Afuya seperti terhipnotis. Ia berjalan menuju Winter yang duduk santai di kursi kayu. Namun, belum sempat dirinya duduk, seketika kakinya terhenti tepat di sebelah kursi dan memilih tetap berdiri untuk menunggu Winter menghabiskan kuah sayur sop bekalnya itu. Akan tetapi, pemuda tersebut malah diam tidak melanjutkan agenda makannya dan malah memperhatikan Afuya yang berdiri.
Winter berdecih. "Sini, lho." Pemuda itu menepuk-tepuk slot kosong di kursi tepat pada sampingnya. "Sini, duduk. Takut banget sama aku," lanjut Winter.
Afuya malu campur rasa takut untuk melindungi diri seketika luntur kemudian duduk tepat di sebelah Winter. "Takut sama keturunan Avatar," timpal Afuya.
Winter tertawa renyah ketika gadis itu masih ingat dengan kejadian tadi pagi, saat pembahasan di kereta. "Duh, lupakan. Aku jadi malu," ucap pemuda tersebut sembari meneguk suapan terakhir atas makanannya.
"Mana palu sama pakunya?"
"Ih... Kamu lucu, deh," sahut Winter sembari tersenyum membuat Afuya seketika memalingkan pandangannya ke lapangan.
"Salting, kah?" Winter masih berlanjut dengan kalimat mematikan yang membuat pipi Afuya semakin memerah.
Belum ada jawaban, tiba saja dua anak lelaki keluar dari kelas 9-A itu berjalan mendekati mereka berdua. Afuya dan Winter masih saling diam. Semakin pendek jarak kedua lelaki siswa kelas 9-A tersebut dengan kedua murid yang duduk berduaan di kursi kayu. Hingga pada akhirnya kedua siswa laki-laki sampai. Afuya menyadari ketika melihat ada yang berjalan dari sudut matanya. Namun, ia tidak menghiraukannya, ia kira hanya orang lewat saja.

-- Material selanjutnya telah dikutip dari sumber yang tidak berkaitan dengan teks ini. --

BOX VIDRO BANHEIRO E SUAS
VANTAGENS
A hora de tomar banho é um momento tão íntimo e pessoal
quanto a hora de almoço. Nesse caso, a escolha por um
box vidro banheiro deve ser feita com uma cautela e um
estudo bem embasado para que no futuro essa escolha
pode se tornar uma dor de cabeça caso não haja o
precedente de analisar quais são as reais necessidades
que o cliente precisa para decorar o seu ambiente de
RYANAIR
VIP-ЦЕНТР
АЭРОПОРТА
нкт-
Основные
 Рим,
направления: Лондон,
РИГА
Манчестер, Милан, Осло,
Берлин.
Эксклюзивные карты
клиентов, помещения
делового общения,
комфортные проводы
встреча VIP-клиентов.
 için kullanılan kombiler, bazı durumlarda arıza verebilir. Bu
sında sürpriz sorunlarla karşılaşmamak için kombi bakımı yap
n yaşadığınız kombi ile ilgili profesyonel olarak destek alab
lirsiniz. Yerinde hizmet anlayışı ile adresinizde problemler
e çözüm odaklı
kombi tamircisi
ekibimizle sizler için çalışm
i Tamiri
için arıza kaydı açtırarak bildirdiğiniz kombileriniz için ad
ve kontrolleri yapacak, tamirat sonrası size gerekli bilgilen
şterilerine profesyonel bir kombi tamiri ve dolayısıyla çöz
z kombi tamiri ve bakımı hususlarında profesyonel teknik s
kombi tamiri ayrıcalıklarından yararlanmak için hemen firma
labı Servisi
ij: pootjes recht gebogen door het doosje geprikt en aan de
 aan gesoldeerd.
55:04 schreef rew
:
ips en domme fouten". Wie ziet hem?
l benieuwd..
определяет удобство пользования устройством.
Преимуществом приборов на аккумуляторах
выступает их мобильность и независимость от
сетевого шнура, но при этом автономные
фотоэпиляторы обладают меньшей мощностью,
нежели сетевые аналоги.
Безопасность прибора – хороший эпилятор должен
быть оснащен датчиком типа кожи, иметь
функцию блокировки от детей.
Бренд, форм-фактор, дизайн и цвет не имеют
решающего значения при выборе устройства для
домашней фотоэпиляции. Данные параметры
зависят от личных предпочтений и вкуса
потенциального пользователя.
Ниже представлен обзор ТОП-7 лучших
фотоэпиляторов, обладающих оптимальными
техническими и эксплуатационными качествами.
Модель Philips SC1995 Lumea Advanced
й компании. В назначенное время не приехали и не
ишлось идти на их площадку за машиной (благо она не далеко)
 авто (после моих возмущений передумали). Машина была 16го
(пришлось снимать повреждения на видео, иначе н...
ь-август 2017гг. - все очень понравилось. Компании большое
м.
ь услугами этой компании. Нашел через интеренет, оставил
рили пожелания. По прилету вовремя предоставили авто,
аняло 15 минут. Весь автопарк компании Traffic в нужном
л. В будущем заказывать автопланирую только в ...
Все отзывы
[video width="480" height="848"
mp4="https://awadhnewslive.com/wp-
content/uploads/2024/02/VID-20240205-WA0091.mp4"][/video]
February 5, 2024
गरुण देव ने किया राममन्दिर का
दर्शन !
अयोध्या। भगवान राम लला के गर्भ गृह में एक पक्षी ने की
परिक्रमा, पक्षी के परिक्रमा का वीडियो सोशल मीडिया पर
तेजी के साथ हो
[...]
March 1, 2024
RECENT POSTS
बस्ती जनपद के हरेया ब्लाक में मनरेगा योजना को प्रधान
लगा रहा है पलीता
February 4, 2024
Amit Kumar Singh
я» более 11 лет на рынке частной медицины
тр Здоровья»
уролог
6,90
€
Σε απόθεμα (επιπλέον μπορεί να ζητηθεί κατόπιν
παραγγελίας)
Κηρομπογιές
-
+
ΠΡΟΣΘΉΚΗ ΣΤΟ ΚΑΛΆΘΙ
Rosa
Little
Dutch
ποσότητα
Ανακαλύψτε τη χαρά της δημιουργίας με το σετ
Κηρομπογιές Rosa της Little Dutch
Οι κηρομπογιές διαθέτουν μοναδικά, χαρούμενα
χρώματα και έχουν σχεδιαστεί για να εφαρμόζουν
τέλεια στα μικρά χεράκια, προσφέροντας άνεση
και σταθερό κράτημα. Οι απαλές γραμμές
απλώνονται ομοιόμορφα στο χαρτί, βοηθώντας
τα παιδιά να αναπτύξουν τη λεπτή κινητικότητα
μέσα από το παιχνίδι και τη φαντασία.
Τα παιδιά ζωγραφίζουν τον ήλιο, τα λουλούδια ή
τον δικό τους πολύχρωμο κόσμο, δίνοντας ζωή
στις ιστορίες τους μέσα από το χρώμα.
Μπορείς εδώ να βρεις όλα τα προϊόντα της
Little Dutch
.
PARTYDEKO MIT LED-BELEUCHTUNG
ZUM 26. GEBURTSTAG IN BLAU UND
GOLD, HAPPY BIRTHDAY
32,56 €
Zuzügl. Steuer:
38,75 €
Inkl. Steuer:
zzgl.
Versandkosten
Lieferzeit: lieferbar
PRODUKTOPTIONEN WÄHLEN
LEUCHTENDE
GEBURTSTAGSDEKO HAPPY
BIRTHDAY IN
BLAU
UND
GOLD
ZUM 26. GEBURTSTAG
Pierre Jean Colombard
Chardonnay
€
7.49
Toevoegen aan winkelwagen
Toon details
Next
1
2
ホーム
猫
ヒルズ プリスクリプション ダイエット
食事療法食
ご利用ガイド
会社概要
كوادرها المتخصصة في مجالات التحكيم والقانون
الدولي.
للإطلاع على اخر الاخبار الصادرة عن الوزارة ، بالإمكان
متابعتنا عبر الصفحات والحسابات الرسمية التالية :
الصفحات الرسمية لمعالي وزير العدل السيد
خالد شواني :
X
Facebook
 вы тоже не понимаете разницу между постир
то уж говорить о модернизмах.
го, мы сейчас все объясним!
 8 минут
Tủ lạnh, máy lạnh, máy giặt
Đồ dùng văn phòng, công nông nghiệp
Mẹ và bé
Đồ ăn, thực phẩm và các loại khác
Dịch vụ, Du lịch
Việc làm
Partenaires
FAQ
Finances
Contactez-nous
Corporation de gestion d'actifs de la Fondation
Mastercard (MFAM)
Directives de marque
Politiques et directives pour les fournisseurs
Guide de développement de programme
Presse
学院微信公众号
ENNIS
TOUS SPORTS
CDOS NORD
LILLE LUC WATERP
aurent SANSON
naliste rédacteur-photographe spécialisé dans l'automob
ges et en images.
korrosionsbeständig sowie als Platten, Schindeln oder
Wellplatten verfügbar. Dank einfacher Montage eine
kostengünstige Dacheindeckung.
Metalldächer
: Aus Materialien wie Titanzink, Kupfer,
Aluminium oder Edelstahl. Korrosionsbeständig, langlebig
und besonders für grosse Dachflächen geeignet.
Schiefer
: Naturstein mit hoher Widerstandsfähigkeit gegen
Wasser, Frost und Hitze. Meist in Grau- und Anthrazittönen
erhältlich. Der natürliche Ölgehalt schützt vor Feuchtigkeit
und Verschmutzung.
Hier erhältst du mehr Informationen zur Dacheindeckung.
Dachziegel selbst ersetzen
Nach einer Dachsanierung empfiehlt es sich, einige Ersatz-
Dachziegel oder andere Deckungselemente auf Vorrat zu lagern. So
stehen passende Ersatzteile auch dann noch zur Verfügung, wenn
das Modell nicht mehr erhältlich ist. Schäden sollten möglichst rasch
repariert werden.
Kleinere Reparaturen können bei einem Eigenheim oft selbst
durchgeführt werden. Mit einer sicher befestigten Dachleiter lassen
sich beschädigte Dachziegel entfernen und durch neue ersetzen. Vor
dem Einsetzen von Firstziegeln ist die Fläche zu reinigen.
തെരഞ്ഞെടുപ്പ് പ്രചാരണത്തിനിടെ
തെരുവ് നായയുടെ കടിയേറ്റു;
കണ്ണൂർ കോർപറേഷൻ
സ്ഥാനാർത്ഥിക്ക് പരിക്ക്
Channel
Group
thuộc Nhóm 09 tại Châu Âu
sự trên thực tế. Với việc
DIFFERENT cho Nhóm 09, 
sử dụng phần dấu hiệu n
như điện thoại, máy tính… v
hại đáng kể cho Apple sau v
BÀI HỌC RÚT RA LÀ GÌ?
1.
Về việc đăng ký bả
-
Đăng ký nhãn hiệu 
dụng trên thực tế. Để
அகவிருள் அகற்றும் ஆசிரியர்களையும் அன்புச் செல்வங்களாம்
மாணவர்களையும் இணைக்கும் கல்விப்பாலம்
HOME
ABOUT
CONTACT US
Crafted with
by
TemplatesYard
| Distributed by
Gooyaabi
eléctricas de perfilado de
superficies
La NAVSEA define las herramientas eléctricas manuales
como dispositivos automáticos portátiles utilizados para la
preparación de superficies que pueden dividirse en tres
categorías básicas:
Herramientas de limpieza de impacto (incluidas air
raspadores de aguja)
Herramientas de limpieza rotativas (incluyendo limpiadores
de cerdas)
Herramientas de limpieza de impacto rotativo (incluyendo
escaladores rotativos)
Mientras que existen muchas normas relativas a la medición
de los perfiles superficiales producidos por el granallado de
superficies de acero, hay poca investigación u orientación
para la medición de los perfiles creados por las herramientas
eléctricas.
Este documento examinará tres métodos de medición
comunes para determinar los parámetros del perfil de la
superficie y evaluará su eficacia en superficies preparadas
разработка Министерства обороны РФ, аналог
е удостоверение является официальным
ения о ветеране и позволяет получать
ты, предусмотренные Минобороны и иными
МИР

"Win, lama amat izin cuci tangan. Eh, malah pacaran," ucap salah satu dari dua siswa lelaki.
"Siapa yang pacaran?" sahut Afuya sedikit tak terima sambil mulai berdiri.
"Kalian lah, siapa lagi?" timpal satunya.
"Hehe...." Winter beranjak dari posisi duduknya. "Sayur sopnya enak. Kapan-kapan bawain lagi, ya," bisik Winter lirih pada Afuya sambil memberikan mangkuk dan sendok.
"Bunda nggak jualan sayur sop! Enak aja nyuruh bawain. Bawa sendiri!" Afuya langsung berjalan menuju lapangan meninggalkan tiga siswa lelaki kelas 9-A.
Punggung gadis itu semakin menjauh, salah satu dari teman Winter mulai lagi menggoda. "Kelas tujuh?"
Winter masih memandangi Afuya yang semakin terlihat kecil tanpa menanggapi obrolan temannya. Satu kawannya lagi itu menimpali yang lain. "Buset, adik kelas diembat juga." Mereka bertiga tertawa kemudian berjalan kembali memasuki ruang kelas 9-A.